* YANG PERLU DIKERJAKAN
Tuliskan lanjutan tulisan tentang doa bersama untuk KH Maimoen Zubair di Griya Gusdur, dimulai tepat setelah kalimat terakhirnya.

* TEKS YANG DIBERIKAN
........
Minggu, 11 Agustus 2019

Testimoni Inayah Wahid (Part 1): Tentang Kebesaran Mbah Moen


Foto bersama usai diskusi

Jumat malam Sabtu, 9 Agustus 2019, saya bersama Koordinator Gusdurian Bekasi Raya  M Shofiyulloh (Kang Opi) dan rekan-rekan yang lain dari Bekasi, menghadiri acara doa bersama untuk KH Maimoen Zubair, yang diselenggarakan oleh Gusdurian Jakarta, di Griya Gusdur, Taman Amir Hamzah, Matraman, Jakarta Timur.

Di sana, ada beberapa pembicara. Mas Hamzah Sahal, Mas Rumadi, Gus Aang Arif Amrullah, dan Mbak Inayah Wahid. Nama yang saya sebut terakhir, sesungguhnya menjadi daya tarik saya, secara pribadi, untuk hadir. Selain bertujuan agar tahu kisah-kisah tentang Mbah Moen, saya juga ingin tabarukan dengan dzurriyat Gus Dur. 

Sebab selama ini, bisa dikatakan, saya adalah orang yang paling rugi. Mengaku orang atau santri Nahdlatul Ulama dan Penggerak Gusdurian Bekasi Raya, tapi belum pernah sowan dan bertemu sama sekali dengan Mbah Moen, Gus Dur, dan dzurriyat-nya. Bersyukur, kemarin ada Mbak Inayah Wahid. 

Orang-orang ramai sekali, tidak seperti biasanya. Ruang diskusi menjadi sangat sesak. Hampir tidak ada tempat bagi orang yang datang terlambat, seperti saya dan teman-teman Gusdurian Bekasi Raya lainnya. Maklum saja, Bekasi memang jauh. 

Karena datang telat, kami justru mendapat tempat paling depan. Karena budaya di Indonesia itu, siapa datang pertama, maka duduk di tempat paling belakang. Saya, karena duduk di paling depan, maka berhadap-hadapan dengan pembicara.

Saat tiba di ruangan, Mas Hamzah Sahal, pemilik website alif.id itu, sudah hampir habis bicaranya. Kemudian tidak lama, mbak moderator yang sedari awal dilirik oleh Kang Opi itu, memberikan kesempatan kepada Ketua Lakpesdam PBNU Mas Rumadi Ahmad.
........
* DATA TERCATAT
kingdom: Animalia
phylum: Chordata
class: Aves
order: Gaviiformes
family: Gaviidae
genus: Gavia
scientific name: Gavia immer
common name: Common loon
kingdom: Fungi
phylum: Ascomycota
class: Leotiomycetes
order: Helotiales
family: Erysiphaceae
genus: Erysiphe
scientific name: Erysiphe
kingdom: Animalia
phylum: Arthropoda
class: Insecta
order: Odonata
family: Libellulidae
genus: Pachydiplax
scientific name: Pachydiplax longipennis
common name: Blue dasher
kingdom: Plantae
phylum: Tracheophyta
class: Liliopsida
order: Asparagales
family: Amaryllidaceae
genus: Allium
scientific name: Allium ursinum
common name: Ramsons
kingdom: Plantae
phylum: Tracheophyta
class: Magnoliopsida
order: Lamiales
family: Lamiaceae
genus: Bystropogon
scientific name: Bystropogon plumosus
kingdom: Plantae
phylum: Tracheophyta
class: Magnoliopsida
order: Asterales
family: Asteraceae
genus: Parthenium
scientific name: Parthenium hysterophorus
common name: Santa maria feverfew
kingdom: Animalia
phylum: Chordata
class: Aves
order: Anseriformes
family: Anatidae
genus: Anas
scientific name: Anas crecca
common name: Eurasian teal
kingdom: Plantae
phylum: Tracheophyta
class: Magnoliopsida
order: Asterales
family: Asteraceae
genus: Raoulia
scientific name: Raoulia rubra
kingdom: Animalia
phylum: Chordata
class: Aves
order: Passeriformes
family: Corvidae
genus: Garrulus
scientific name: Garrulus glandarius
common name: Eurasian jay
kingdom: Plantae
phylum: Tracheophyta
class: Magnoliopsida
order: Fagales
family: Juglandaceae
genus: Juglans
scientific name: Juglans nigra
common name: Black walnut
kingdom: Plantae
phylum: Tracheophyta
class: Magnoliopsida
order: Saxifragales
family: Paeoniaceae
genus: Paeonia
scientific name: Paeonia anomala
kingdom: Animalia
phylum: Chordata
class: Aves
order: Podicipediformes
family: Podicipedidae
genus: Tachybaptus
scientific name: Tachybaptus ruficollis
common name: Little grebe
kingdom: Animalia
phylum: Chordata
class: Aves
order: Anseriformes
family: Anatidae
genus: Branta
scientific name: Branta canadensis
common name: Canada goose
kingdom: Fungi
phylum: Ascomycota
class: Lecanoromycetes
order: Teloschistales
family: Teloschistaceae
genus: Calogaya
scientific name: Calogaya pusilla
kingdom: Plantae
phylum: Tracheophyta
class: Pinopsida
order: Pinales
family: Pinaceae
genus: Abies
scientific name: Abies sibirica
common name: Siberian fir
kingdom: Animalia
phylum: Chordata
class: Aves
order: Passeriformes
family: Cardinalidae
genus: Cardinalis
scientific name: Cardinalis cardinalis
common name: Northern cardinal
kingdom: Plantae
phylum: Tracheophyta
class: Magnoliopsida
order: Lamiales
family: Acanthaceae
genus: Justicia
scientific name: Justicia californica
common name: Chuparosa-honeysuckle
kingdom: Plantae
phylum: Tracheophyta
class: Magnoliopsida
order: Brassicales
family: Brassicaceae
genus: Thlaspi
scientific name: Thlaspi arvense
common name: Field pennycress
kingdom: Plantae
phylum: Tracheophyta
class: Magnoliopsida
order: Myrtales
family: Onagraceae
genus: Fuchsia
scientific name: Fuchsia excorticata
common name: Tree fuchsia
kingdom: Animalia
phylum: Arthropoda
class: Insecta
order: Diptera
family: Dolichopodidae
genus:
........
* JAWABAN
Namun, Mas Rumadi tidak berbicara panjang lebar, hanya sebentar saja. Usai itu, hak berbicara diberikan kepada Mbak Inayah. Saya lantas memperhatikan dia berbicara. Wajah dan gaya bicaranya yang lucu tapi berisi, mirip sekali dengan Gus Dur. Sehingga kami, tidak merasa bosan mendengarnya bicara.

Usai salam, Mbak Inayah menyampaikan kalimat pembukanya, "Kalau tadi Mas Hamzah dan Mas Rumadi sudah membicarakan Mbah Moen dalam konteks ke-NU-an, maka saya akan membahasnya tidak dalam konteks ke-NU-an sama sekali. Saya tadi sempat tidak tahu mau ngomong apa, maka saya tadi sempat cerita ke adik-adik Gusdurian yang membuat saya terpaksa berbicara malam ini."

Maka, pada kesempatan itu, Mbak Inayah hanya sebatas memberikan testimoni tentang kebersamaannya atau pengalaman yang pernah dia alami bersama Mbah Moen.

"Ya sudah (cerita yang disampaikan ke adik-adik Gusdurian) itu saya jadikan testimoni dari kacamata orang yang tidak tahu Mbah Moen. Saya yakin, sebenarnya lebih banyak yang gak tahu (cerita itu). Jadi mungkin ini akan lebih tebal," kata Mbak Inayah. 

Alasan dirinya tidak ingin membahas Mbah Moen dari konteks ke-NU-an adalah karena yang hadir di sana, bukan hanya dari kalangan NU saja. Tetapi juga ada yang nonmuslim, dari Indonesia Timur, dan berbagai kalangan, karena memang Mbah Moen merupakan ulama lintas segalanya. 

"Kita bisa lihat kemarin, banyak sekali orang-orang yang memposting bagaimana teman-teman di gereja dan di klenteng melakukan doa bersama untuk Mbah Moen," kata Mbak Inayah.

Hal tersebut menggambarkan bahwa sebenarnya Mbah Moen adalah ulama yang tidak hanya lintas generasi, tetapi juga lintas agama. Mbak Inayah kemudian mengaku bingung harus berbicara apa terkait Mbah Moen. 

"Saya bukan kakak saya yang selalu membanggakan dirinya yang selalu dibanggakan Mbah Moen, karena dari keempat anaknya Gus Dur, dia yang paling disenangi. Saya katakan ke orang-orang, itu karena Mbah Moen jarang ketemu saya," kata Mbak Inayah, disambut tawa gemuruh oleh hadirin yang memadati ruang diskusi.

Dia mengaku bukanlah seorang yang sangat sering mengikuti pengajian Mbah Moen. Bahkan, pertemuan terakhirnya dengan politisi PPP itu adalah saat Haul Gus Dur pada Desember 2018 lalu.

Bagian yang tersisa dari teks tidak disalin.